İso Yönetim Kurulu Başkanı Tanıl Küçük Açıklaması
İstanbul Sanayi Odası (İSO) Yönetim Kurulu Başkanı Tanıl Küçük, Cumhuriyet'in ilk yıllarından bugüne kadar Türkiye'nin sanayi alanındaki gelişmelerine işaret ederek, "Ne mutlu ki, 1920'lerin 'toplu iğneyi dahi ithal eden' ülkesi, bugün, dünyanın"...
İstanbul Sanayi Odası (İSO) Yönetim Kurulu Başkanı Tanıl Küçük, Cumhuriyet'in ilk yıllarından bugüne kadar Türkiye'nin sanayi alanındaki gelişmelerine işaret ederek, "Ne mutlu ki, 1920'lerin 'toplu iğneyi dahi ithal eden' ülkesi, bugün, dünyanın dört bir yanına sanayi mamulleri ihraç ediyor, ihracatının yüzde 95'ine yakınını sanayi ürünleri oluşturuyor" dedi.
İSO Mayıs ayı olağan meclis toplantısında konuşan Küçük, İSO'nun 1952 yılında kurulduğunu ve bu yıl kuruluşunun 60. yılını kutladıklarını ve odanın ilk meclis toplantısının 1952 yılının mayıs ayında gerçekleştirildiğini hatırlattı.

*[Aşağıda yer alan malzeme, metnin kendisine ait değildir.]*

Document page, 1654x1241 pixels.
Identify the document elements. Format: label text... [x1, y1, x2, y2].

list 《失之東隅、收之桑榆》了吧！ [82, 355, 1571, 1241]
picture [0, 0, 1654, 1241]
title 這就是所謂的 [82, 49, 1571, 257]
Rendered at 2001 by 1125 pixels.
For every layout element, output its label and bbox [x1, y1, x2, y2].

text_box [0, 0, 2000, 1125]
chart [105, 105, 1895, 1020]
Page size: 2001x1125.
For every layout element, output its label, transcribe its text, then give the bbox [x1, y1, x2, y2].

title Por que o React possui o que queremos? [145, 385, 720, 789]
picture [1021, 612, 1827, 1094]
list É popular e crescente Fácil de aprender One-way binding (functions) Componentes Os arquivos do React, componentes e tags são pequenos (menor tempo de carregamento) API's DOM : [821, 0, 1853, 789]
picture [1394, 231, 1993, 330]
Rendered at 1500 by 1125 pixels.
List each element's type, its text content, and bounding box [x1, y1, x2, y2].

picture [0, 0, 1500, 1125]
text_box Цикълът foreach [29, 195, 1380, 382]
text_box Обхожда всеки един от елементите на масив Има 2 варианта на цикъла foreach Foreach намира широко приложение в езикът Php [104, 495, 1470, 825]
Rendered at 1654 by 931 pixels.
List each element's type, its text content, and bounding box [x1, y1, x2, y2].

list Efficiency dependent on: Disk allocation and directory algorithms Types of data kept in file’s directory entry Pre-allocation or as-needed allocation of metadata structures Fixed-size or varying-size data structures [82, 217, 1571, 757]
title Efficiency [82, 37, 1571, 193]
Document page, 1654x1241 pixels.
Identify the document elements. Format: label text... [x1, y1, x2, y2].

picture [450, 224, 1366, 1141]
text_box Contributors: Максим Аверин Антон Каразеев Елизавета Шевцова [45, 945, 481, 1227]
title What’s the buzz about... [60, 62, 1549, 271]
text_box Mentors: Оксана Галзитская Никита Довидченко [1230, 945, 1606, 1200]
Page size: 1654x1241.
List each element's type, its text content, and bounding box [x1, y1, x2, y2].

Yıldönümlerinin getirdiği duygu yoğunluğunun ötesinde, başlangıçtan itibaren kat edilen mesafeyi gözden geçirme, nereden nereye gelindiğini görme, deyim yerindeyse bir çeşit muhasebe yapma fırsatı sağlaması açısından önemli olduğunu anlatan Küçük, Türkiye'nin sanayide an itibariyle ulaştığı seviyenin bir başarı hikayesi olduğunun tartışma götürmeyeceğini kaydetti.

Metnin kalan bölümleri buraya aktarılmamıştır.